#### DATA EXTRACTS
»»
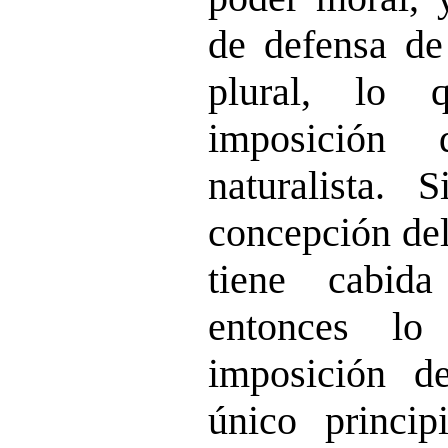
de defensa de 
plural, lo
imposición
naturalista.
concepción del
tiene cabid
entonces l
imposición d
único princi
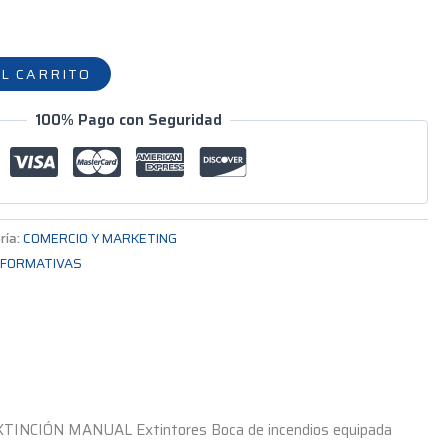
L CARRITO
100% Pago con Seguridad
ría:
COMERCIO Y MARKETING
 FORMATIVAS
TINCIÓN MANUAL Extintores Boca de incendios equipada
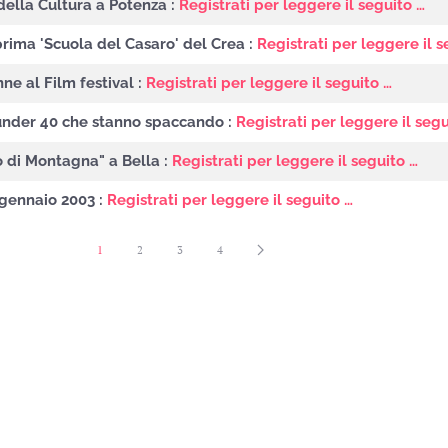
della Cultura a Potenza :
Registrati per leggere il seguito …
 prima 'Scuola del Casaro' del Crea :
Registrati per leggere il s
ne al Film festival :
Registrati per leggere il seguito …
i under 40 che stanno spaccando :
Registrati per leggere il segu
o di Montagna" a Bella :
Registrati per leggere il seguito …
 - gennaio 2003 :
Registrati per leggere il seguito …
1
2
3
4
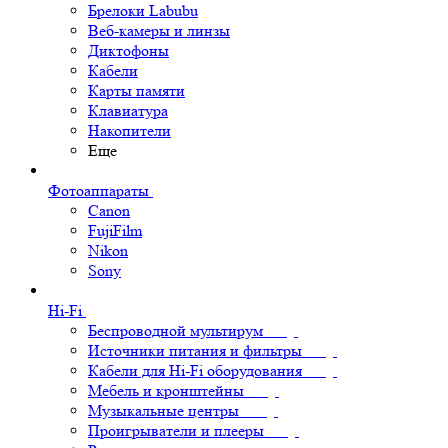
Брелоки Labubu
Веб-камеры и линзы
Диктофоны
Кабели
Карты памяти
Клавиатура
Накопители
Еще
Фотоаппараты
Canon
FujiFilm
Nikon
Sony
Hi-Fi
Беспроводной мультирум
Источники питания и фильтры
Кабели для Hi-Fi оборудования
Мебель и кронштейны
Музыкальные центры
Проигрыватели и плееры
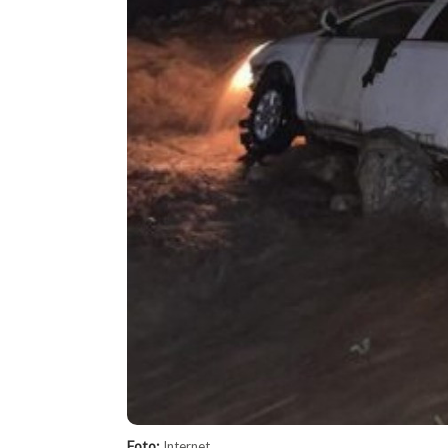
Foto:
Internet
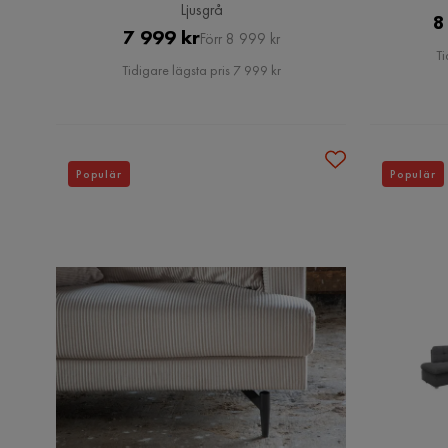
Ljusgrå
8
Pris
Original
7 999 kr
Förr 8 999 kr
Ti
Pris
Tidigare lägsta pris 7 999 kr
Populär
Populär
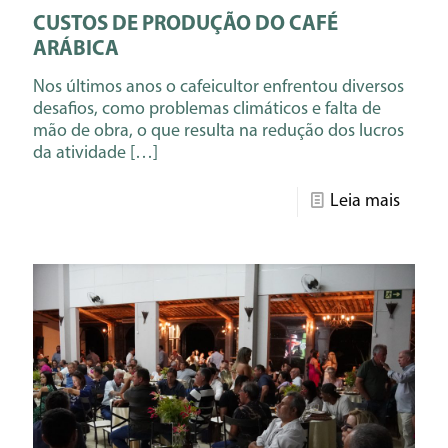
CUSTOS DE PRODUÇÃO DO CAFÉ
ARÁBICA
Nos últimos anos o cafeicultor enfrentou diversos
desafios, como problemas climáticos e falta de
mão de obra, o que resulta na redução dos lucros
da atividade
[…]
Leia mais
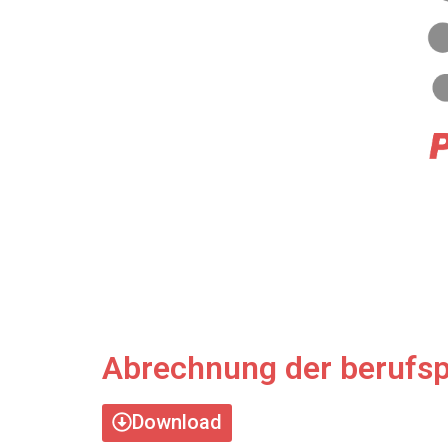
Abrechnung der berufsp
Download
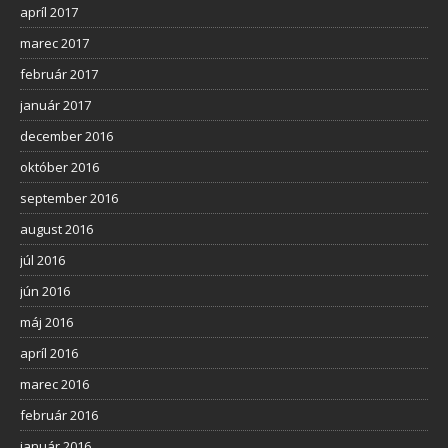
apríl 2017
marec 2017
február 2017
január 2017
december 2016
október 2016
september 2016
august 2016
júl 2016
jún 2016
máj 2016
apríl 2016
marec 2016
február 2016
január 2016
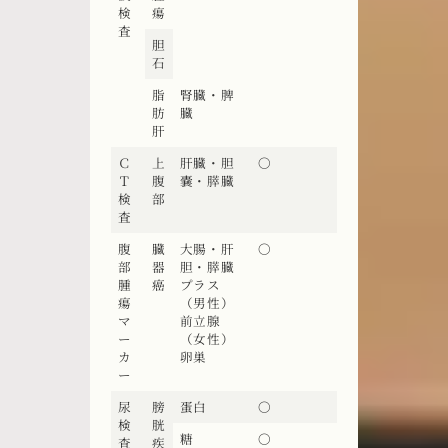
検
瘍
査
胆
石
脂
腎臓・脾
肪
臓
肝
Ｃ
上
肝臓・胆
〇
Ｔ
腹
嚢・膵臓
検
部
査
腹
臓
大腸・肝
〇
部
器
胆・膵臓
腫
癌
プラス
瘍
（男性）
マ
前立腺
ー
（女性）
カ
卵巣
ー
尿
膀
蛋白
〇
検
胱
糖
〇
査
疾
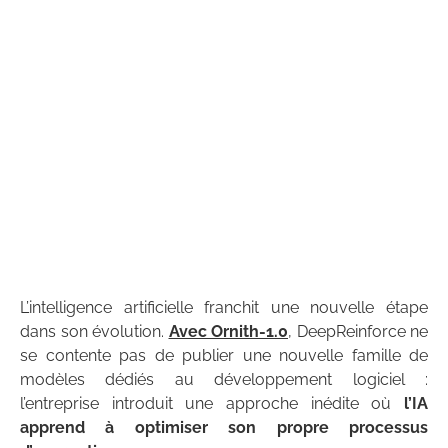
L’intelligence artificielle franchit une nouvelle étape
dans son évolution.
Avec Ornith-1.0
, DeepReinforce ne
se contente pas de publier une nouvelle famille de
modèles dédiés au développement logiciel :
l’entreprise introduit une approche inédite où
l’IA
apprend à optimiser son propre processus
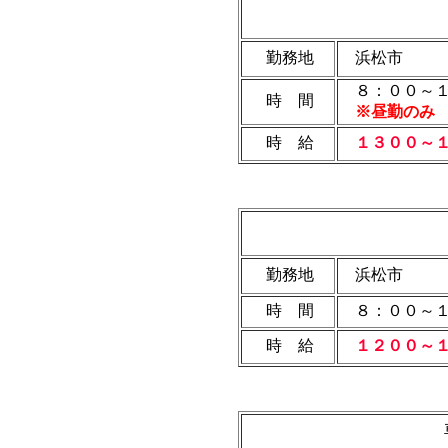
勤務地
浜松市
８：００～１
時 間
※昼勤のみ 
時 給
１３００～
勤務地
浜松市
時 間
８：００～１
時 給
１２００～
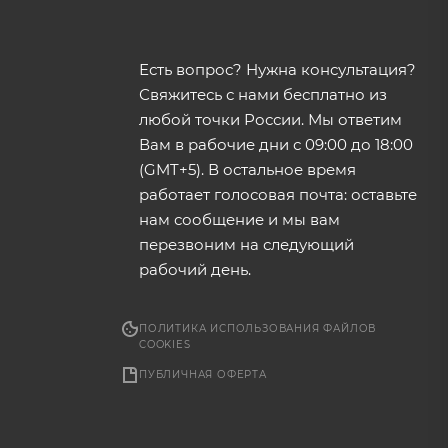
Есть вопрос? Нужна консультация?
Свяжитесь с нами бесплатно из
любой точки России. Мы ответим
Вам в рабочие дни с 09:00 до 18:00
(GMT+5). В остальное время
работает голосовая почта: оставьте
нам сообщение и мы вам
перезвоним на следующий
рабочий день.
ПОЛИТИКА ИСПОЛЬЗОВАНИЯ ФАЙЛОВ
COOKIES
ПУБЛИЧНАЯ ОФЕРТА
««
#### WHAT THIS TASK INVOLVES
Respond with the lines above, from the one that holds "нам сообщение и мы вам" to the end of the listing, each repeated exactly, and with no other material.

#### RESULT OF THE EXERCISE
нам сообщение и мы вам
перезвоним на следующий
рабочий день.
ПОЛИТИКА ИСПОЛЬЗОВАНИЯ ФАЙЛОВ
COOKIES
ПУБЛИЧНАЯ ОФЕРТА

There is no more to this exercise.